9. В поисках идеального объекта для изучения памяти
До открытий Бренды Милнер многие бихевиористы и некоторые когнитивные психологи по примеру Фрейда и Скиннера отказались от услуг биологии в исследованиях обучения и памяти. Они поступили так не потому, что были дуалистами, как Декарт, просто они считали, что биология в ближайшем будущем едва ли сыграет ощутимую роль в исследовании механизмов обучения. Более того, под влиянием работ Лешли они склонялись к мысли, что биология обучения вообще непостижима. В 1950 году, ближе к концу своей научной карьеры, Лешли писал: «Когда я смотрю на имеющиеся данные о местоположении следов памяти, у меня иногда возникает ощущение, что необходимый вывод состоял бы в том, что обучение просто невозможно» (курсив мой. — Э. К)..

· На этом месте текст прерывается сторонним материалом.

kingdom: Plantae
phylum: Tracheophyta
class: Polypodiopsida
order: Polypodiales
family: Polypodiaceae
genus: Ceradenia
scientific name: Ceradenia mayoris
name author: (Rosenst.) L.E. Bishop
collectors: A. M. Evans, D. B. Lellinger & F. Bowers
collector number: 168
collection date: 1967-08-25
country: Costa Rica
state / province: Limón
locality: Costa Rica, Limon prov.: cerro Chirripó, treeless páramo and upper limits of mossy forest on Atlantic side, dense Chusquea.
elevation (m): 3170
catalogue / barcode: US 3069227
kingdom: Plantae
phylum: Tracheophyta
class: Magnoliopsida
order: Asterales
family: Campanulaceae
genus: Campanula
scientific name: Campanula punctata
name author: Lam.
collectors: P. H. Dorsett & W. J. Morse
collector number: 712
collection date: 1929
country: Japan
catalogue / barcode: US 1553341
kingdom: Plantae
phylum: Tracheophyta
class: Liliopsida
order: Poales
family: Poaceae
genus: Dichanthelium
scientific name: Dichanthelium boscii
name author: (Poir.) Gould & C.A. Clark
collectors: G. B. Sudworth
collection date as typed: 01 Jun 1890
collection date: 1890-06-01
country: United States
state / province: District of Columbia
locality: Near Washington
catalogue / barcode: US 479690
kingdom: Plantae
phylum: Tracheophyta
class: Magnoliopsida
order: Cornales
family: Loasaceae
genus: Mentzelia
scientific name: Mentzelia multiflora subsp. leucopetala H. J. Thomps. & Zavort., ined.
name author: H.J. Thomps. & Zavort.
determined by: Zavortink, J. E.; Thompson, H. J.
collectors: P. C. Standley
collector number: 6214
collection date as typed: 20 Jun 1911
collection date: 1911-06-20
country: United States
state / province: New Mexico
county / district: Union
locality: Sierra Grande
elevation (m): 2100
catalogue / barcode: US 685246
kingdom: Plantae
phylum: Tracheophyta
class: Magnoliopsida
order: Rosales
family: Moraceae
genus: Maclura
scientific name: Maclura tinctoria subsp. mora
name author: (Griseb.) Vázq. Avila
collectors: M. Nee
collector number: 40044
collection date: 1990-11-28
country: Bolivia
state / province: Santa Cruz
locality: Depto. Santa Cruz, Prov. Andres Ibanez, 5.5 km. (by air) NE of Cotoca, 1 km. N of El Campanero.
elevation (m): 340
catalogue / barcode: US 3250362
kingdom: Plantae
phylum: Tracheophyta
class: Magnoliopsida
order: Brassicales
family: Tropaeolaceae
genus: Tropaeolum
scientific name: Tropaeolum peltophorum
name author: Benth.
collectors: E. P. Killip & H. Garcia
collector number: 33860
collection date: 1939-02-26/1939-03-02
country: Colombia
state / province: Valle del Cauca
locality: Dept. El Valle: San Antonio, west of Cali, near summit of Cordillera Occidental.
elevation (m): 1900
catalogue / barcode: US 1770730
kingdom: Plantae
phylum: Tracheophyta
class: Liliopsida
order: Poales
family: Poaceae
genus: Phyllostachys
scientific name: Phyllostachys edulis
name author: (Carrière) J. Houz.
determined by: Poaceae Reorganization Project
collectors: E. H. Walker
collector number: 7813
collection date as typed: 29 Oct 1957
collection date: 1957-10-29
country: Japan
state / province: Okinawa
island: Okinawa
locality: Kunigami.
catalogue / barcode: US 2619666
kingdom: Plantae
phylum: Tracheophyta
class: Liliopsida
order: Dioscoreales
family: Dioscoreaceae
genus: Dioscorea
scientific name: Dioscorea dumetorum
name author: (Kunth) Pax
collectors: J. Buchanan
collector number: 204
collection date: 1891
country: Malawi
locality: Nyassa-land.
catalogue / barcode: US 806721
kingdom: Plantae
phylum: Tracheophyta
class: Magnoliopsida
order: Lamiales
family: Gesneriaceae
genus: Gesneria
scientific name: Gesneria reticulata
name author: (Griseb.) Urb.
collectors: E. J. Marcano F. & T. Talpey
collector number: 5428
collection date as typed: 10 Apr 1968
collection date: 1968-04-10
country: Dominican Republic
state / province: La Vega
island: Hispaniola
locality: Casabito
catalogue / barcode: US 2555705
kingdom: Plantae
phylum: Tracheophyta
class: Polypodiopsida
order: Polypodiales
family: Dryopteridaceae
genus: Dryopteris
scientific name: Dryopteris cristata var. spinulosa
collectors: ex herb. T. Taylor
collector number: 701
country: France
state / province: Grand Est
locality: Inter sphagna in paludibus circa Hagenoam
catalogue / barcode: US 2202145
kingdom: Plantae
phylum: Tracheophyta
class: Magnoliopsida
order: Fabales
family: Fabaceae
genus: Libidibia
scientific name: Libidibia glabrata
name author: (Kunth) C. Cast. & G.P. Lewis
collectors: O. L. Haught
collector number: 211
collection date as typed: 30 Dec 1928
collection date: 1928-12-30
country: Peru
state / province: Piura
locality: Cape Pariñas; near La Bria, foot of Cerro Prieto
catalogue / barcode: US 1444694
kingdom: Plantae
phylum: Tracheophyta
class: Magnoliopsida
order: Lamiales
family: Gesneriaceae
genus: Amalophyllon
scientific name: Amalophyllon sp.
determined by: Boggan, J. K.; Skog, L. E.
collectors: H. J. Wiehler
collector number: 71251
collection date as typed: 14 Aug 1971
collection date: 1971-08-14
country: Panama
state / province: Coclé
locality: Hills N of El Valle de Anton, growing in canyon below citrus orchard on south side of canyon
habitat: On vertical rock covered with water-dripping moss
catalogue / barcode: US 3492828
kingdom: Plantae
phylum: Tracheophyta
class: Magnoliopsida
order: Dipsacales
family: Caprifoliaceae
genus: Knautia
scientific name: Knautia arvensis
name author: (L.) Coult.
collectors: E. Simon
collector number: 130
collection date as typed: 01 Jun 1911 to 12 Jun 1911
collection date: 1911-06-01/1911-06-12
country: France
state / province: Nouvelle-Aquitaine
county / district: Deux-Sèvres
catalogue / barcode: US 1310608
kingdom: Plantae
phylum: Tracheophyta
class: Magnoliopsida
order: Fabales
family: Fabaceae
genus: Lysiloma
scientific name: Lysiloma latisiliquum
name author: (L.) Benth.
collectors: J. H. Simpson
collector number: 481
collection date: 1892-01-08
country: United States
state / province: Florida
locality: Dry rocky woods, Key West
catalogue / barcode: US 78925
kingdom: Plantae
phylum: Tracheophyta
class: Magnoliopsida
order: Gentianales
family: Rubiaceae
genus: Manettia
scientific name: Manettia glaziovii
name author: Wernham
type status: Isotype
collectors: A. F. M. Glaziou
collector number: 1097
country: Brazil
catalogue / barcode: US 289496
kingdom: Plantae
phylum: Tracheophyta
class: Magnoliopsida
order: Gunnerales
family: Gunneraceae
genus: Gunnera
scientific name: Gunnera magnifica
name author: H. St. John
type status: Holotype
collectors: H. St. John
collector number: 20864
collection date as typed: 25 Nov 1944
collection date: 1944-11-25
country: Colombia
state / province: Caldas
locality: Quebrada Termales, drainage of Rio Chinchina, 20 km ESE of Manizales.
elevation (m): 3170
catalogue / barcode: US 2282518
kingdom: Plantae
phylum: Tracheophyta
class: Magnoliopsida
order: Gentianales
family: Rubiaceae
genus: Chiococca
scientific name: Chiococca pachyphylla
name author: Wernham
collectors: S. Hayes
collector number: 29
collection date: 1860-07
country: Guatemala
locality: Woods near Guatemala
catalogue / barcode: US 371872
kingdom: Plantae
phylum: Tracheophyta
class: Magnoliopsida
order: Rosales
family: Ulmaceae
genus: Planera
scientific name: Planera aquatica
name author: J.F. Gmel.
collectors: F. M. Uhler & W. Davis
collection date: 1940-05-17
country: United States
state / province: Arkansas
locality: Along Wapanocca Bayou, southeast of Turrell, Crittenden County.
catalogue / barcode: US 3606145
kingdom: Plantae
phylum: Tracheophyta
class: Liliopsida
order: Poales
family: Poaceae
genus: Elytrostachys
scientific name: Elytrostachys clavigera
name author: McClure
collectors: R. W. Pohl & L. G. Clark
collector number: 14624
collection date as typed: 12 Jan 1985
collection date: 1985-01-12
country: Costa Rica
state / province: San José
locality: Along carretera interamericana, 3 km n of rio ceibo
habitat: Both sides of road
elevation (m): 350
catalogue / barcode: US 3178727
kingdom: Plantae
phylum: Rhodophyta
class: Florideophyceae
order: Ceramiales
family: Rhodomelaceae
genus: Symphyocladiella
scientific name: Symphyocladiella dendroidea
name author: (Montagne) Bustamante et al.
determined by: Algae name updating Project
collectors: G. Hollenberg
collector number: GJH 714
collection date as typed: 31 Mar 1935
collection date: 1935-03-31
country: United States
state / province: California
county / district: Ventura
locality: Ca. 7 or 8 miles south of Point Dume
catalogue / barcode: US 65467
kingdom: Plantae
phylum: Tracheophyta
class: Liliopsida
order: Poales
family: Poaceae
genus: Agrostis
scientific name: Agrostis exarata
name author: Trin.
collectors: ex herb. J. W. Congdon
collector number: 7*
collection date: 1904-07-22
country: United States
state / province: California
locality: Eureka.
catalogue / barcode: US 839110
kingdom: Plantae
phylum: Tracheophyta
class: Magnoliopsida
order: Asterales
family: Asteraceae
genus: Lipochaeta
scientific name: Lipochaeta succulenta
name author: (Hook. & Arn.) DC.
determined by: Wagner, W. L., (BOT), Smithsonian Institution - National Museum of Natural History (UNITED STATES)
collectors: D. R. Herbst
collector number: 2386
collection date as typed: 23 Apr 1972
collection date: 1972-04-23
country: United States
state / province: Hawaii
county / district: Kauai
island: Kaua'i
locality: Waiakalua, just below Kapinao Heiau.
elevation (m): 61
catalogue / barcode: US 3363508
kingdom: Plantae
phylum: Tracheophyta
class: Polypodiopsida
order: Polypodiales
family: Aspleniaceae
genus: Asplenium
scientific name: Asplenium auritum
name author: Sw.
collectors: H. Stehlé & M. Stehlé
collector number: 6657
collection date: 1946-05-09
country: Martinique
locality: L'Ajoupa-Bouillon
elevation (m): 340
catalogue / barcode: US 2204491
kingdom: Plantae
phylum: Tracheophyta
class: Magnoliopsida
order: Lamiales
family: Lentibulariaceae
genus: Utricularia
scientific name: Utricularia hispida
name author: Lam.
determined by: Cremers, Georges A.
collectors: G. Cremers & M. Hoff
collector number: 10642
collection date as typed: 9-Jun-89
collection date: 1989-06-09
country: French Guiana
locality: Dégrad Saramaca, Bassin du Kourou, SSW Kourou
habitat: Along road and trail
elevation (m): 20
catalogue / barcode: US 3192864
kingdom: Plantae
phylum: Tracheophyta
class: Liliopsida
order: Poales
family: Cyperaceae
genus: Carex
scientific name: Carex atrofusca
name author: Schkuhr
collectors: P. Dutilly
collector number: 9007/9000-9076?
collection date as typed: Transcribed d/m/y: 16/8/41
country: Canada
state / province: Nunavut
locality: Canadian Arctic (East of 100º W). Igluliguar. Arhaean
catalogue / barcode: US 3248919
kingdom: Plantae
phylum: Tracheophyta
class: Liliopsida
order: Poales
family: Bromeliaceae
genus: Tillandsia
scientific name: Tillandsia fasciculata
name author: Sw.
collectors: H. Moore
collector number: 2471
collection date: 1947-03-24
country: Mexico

Работы Бренды Милнер в корне изменили ситуацию. Ее открытие того, что определенные участки мозга необходимы для работы некоторых форм памяти, давало первые сведения о том, где обрабатываются и хранятся различные воспоминания. Но вопрос, как хранится память, оставался без ответа, и я им увлекся. Хотя я обладал лишь самой базовой подготовкой для механизмов хранения памяти в нервной системе, я очень хотел попробовать свои силы а атмосфера Национальных институтов здоровья располагала к некоторой смелости. Повсюду проводились исследования спинного мозга на клеточном уровне, посвященные разным проблемам, впервые намеченным Шеррингтоном. Рано или поздно клеточные исследования памяти должны были дать ответ на ряд ключевых вопросов. Какие изменения происходят у нас в мозгу в процессе обучения? Различаются ли изменения, задействованные в разных типах обучения? Каковы биохимические механизмы работы памяти? Все эти вопросы вертелись у меня в голове, но из них было непросто вывести осмысленные эксперименты.
Я хотел начать с того, на чем остановилась Бренда Милнер, взяться за самый сложный и интересный аспект — формирование долговременной памяти на людей, места и предметы, которого, как она выяснила, не происходило у Г. М. Поэтому я надеялся сосредоточиться на гиппокампе, который, как показали исследования Милнер, был необходим для формирования долговременной памяти. Но мои представления о том, как подступиться к биологическим механизмам памяти, работающим в гиппокампе, были не только смутными, но и наивными.